Centro Malattie Infiammatorie Croniche Intestinali (M.I.C.I.)

Dott.ssa Marina Beltrami - Direttore

Le Malattie Infiammatorie Croniche Intestinali (MICI, anche note con l’acronimo internazionale IBD – inflammatory bowel diseases) sono una categoria di malattie che si stima colpisca circa 150000 persone solamente in Italia. Queste malattie sono accomunate tra di loro dal fatto di essere secondarie a disordini del sistema immunitario, che sviluppa una reazione infiammatoria diretta contro l’intestino. Comprendono due patologie principali, la malattia di Crohn e la Rettocolite Ulcerosa (RCU), unitamente ad altre forme che non possono essere identificate con sicurezza tra queste due categorie, e che prendono il nome di coliti indeterminate.

  • Malattia di Crohn: può colpire tutto l’apparato digerente, dalla bocca all’ano. Le zone interessate possono essere tipicamente “a salto”, intervallate da aree di mucosa sana. L’ultima porzione di intestino tenue (ileo) è spesso coinvolta, tanto che il vecchio nome di questa patologia era “ileite terminale”. L’infiammazione provoca sulla mucosa intestinale la formazione di ulcere che possono interessare a tutto spessore la parete del viscere; per questo motivo la malattia di Crohn può avere andamento stenosante, ovvero avere al tendenza a creare restringimenti, e potenzialmente occlusioni intestinali.

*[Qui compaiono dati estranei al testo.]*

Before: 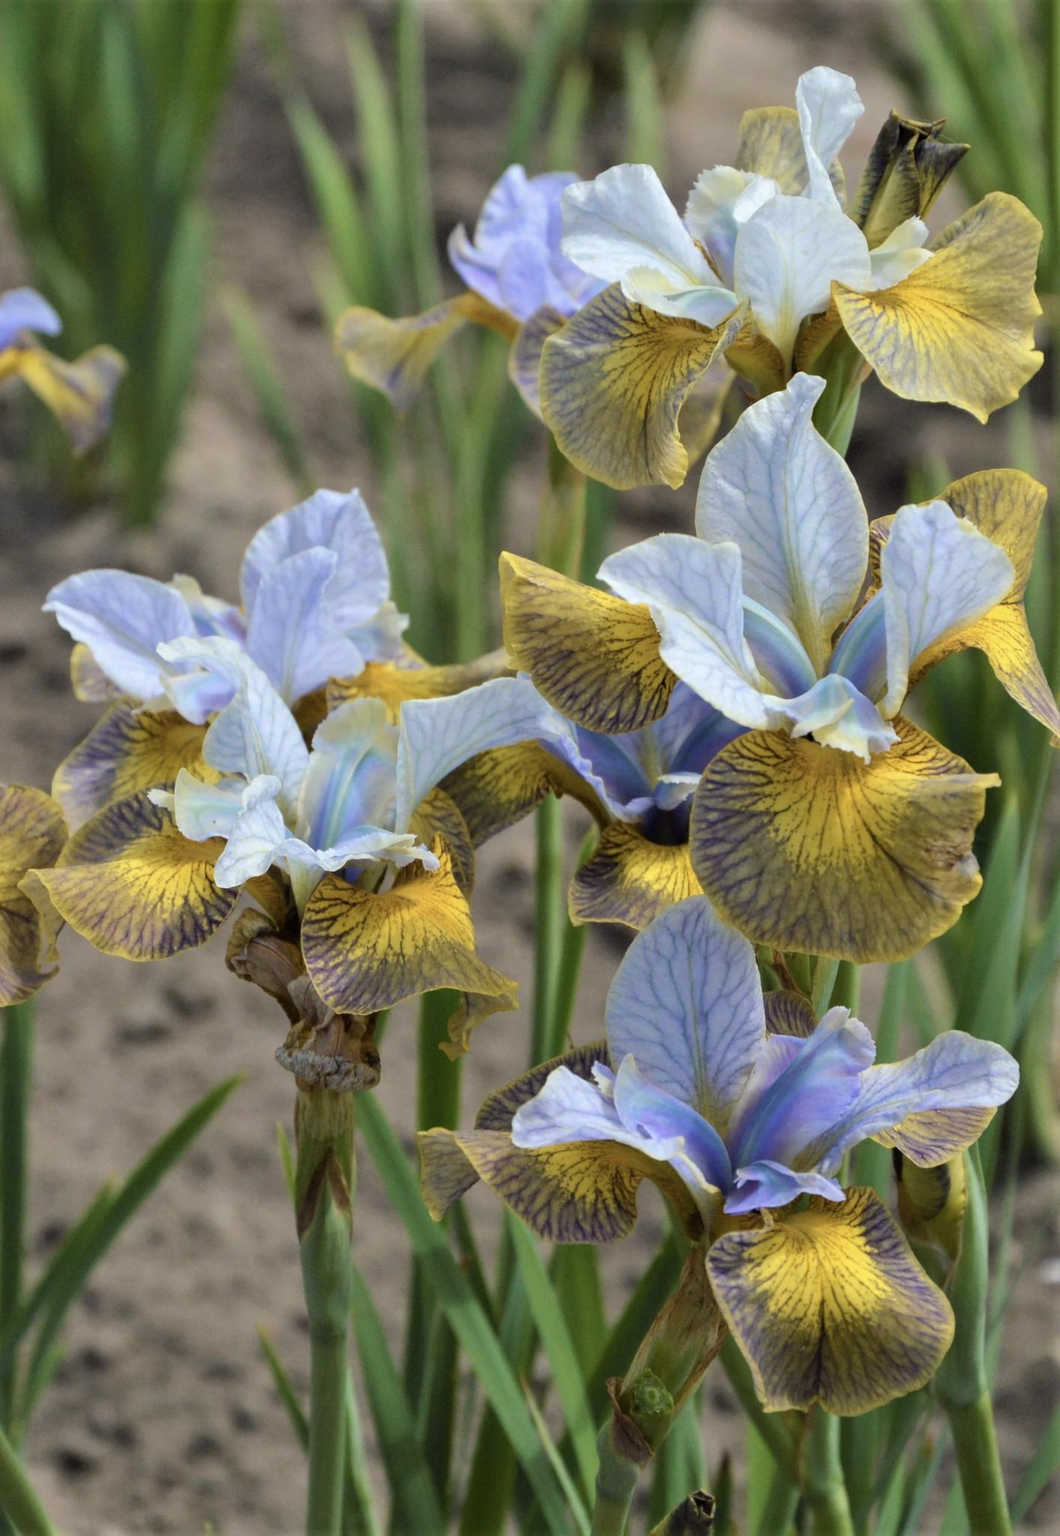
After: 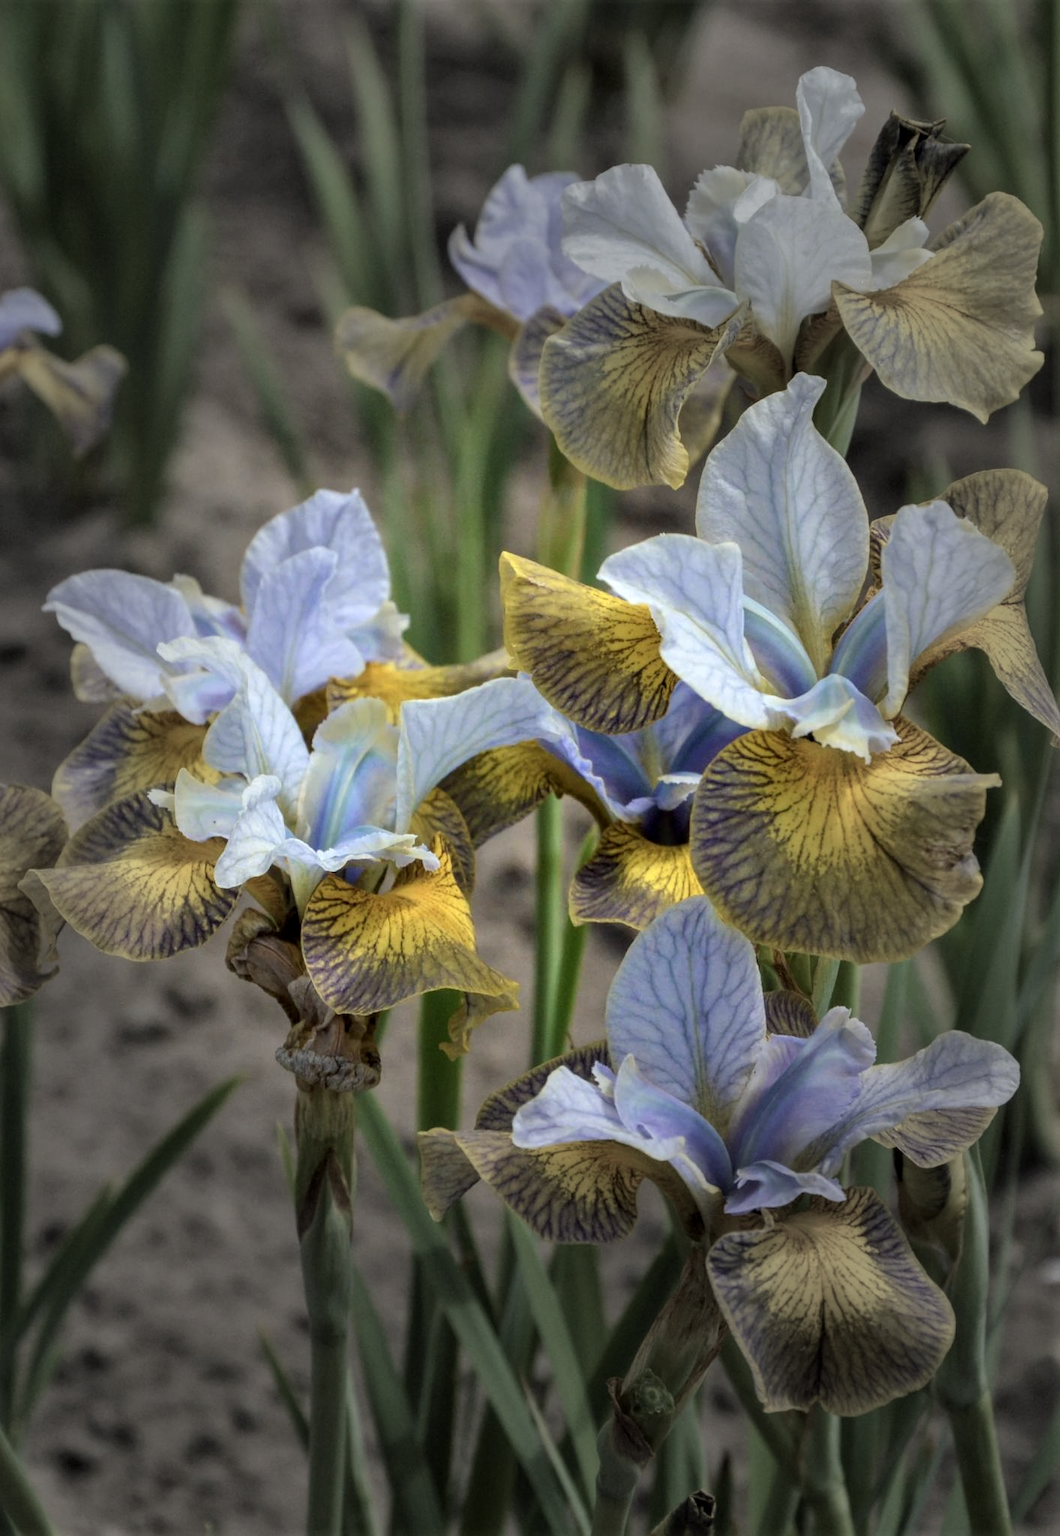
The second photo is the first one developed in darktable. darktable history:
local contrast: on, module defaults
vignetting: fall-off start 31.28%, fall-off radius 34.64%, brightness -0.575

Un’altra possibile evoluzione di questa malattia è la formazione di fistole, ovvero “tunnel” che mettono in comunicazione la porzione di intestino infiammato con altre zone di intestino stesso, altri organi o la cute (soprattutto a livello perianale).  
  • Rettocolite ulcerosa: interessa il colon e solitamente la zona infiammata è di tipo continuo, generalmente a partenza dal retto con interessamento dei segmenti superiori. Nella colite ulcerosa le ulcere sono di solito superficiali, ma possono essere molto estese fino a coinvolgere l’intero intestino crasso (in questo caso si parla di pancolite ulcerosa). Il coinvolgimento perianale con la formazione di fistole è più raro rispetto alla Malattia di Crohn, ma è comunque possibile.  

Avendo un’origine legata a disordini di tipo immunitario, le MICI sono spesso associate a manifestazioni extraintestinali di malattia, che possono coinvolgere altri distretti corporei come la pelle (es. eritema nodoso, pioderma gangrenoso, dermatiti), le articolazioni (es. artrite enteropatica) e gli occhi (es. uveiti). Per lo stesso motivo alcuni pazienti presentano sia una IBD, sia altre patologie su base autoimmunitaria come ad esempio la spondilite anchilosante o la colangite sclerosante primitiva.
Le MICI possono quindi manifestarsi sia in forma lieve sia in forma grave, potendo coinvolgere potenzialmente quasi tutti i distretti corporei. E’ quindi evidente come i pazienti affetti da MICI possano presentare un ampio spettro di gravità, determinando quadri da molto lievi a molto severi; occorre pertanto adeguare il livello di assistenza alla complessità del singolo paziente.
Per questo motivo, il Centro MICI dell’Arcispedale Santa Maria Nuova di Reggio Emilia svolge attività assistenziale su vari livelli:  

  • Ricovero urgente, nei casi più gravi che richiedono assistenza immediata
  • Tramite la Degenza Breve Internistica (DBI) possono essere organizzati brevi ricoveri programmati per casi particolari, ad esempio quando è necessario eseguire in un lasso di tempo ravvicinato esami di stadiazione (come colonscopia ed esami radiologici), sia in pazienti con nuova diagnosi di MICI, sia per monitoraggio di pazienti con malattia nota.
  • Il Day Service segue tutti i pazienti che necessitano terapie con farmaci biologici, unitamente ai pazienti con malattia più severa o instabile, che pertanto richiedono visite ed esami di controllo a cadenza più ravvicinata. Anche tramite il Day Service possono essere organizzati esami strumentali di stadiazione e ri-stadiazione.
  • Gli Ambulatori MICI, che si occupano di tutti i pazienti con malattia stabile, che necessitano in ogni caso di controlli regolari nel tempo ed eventuali adeguamenti terapeutici.